*Excerpted passage*
════════════════════
Abstract

The postwar environment is different from those of active war and established peace, with risks of violence and political volatility existing alongside renewed commitments to stability and development. International aid organizations join governing institutions in guiding policies for postwar growth. Though investments here are risky, I argue that governments can clarify key uncertainties and accelerate the process of recovering FDI by strengthening policy in areas of information transparency, governing accountability, and engagement with international aid. These ideas are tested with a survival analysis of inbound FDI recovery using a worldwide sample of postwar periods from 1970 to 2008. I find that while transparency and accountability accelerate FDI recovery as expected, foreign aid tends to be associated with slower rates of recovery. Rather than encourage postwar FDI with a commitment to development, aid may be an indirect signal that the environment is yet unfit for private sector investment. Policymakers and aid organizations should not rely on aid alone to attract foreign investment in postwar environments. Structures that encourage investment for social responsibility, with a long-term market outlook, may be more successful in these contexts.
════════════════════
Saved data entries
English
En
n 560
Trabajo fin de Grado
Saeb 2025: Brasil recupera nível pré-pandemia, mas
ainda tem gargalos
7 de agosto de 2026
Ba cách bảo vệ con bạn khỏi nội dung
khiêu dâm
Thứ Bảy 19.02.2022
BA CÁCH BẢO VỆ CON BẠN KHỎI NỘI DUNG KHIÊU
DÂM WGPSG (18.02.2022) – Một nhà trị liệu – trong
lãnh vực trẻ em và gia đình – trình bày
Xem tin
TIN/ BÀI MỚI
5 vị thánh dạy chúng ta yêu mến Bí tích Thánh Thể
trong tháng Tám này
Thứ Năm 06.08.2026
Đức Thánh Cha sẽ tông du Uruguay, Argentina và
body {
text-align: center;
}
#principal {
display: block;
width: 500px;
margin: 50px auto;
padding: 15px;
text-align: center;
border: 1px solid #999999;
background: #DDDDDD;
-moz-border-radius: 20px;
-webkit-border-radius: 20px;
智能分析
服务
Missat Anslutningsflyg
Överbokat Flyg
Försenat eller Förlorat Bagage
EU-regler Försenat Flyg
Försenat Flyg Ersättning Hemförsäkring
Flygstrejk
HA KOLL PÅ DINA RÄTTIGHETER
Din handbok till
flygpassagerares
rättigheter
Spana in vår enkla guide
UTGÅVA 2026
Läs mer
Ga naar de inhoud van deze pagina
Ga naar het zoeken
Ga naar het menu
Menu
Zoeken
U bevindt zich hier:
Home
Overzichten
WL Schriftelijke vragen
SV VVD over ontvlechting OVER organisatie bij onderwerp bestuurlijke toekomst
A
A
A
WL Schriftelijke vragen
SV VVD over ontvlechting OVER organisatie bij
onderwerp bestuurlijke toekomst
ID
════════════════════
Carry on the abstract about foreign direct investment after war from the point where it stops. The records play no part in the work.

Highlights

  • International companies can be a productive force toward building stability and economic growth in countries recovering from war

  • Contribution and Conclusion To IB theory, this study extends a framing from emerging economy business research to postwar recovery environments, emphasizing the effect of policy to reduce context-related uncertainties facing investing firms (Meyer & Peng, 2016)

  • Results support the broader insight from emerging economy research that when policy and institutional environments are unstable, uncertain, and/or inefficient, these concerns gain prominence as drivers of FDI – they have the potential to overcome effects that might be predicted by traditional resource- or market-based logic (Peng, Wang, and Jiang, 2008)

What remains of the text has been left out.